Your answer should be a single number: the count of lines in the entries below that contain "pixels".

-- Supplied data follows --

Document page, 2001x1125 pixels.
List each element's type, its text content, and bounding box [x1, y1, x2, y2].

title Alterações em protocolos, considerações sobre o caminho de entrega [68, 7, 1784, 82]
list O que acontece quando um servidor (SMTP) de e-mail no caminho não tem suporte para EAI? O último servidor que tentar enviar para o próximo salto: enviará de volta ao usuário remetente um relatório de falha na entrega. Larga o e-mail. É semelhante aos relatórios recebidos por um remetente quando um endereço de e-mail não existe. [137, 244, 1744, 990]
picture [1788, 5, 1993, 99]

-- Supplied data concluded --
-- Supplied data follows --

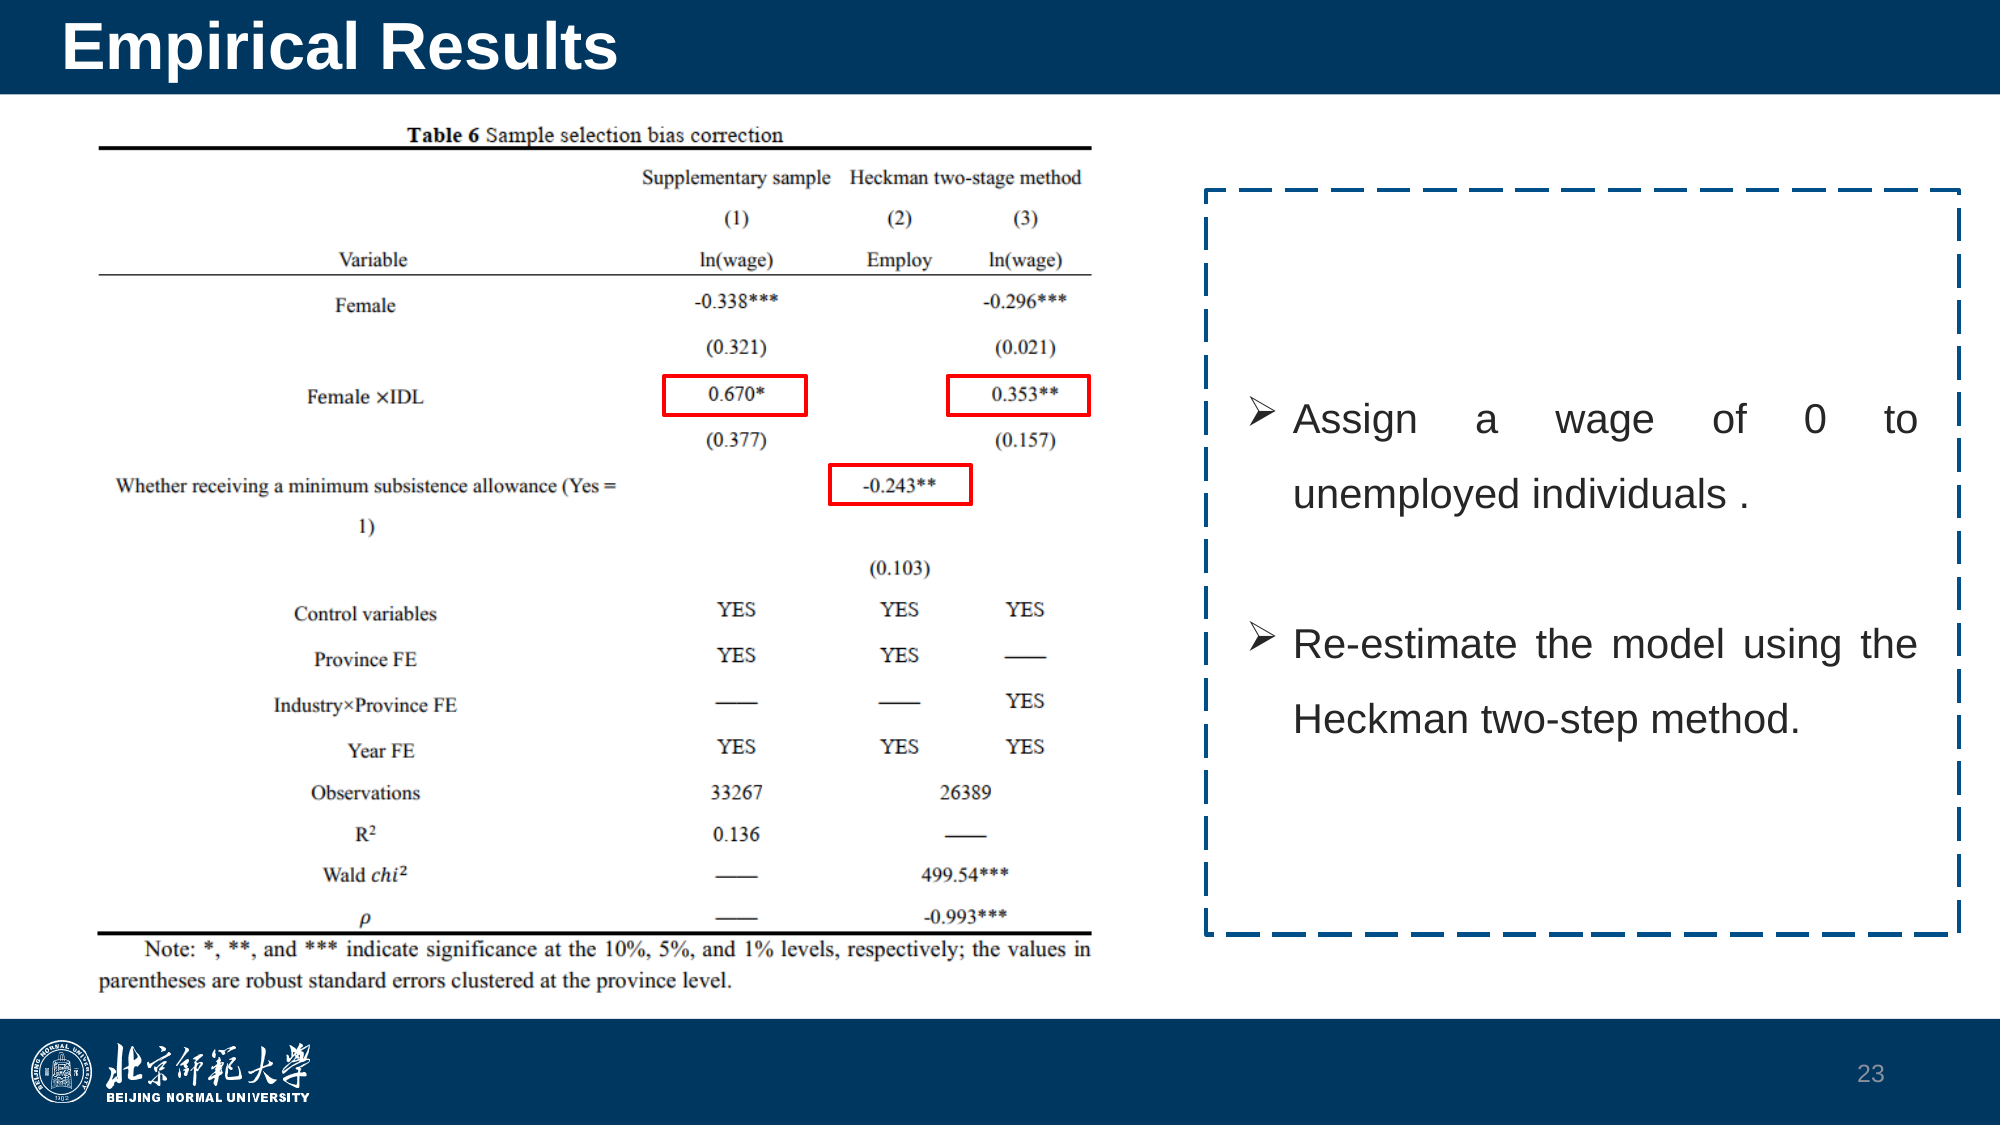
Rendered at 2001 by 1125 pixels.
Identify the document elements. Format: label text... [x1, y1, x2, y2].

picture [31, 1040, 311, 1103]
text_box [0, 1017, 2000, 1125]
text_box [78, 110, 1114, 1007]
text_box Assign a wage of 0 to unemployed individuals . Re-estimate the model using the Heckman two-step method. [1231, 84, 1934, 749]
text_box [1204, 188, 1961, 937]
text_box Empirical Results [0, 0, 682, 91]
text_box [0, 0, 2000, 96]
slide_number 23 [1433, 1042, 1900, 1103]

-- Supplied data concluded --

▶ [Task answer] 2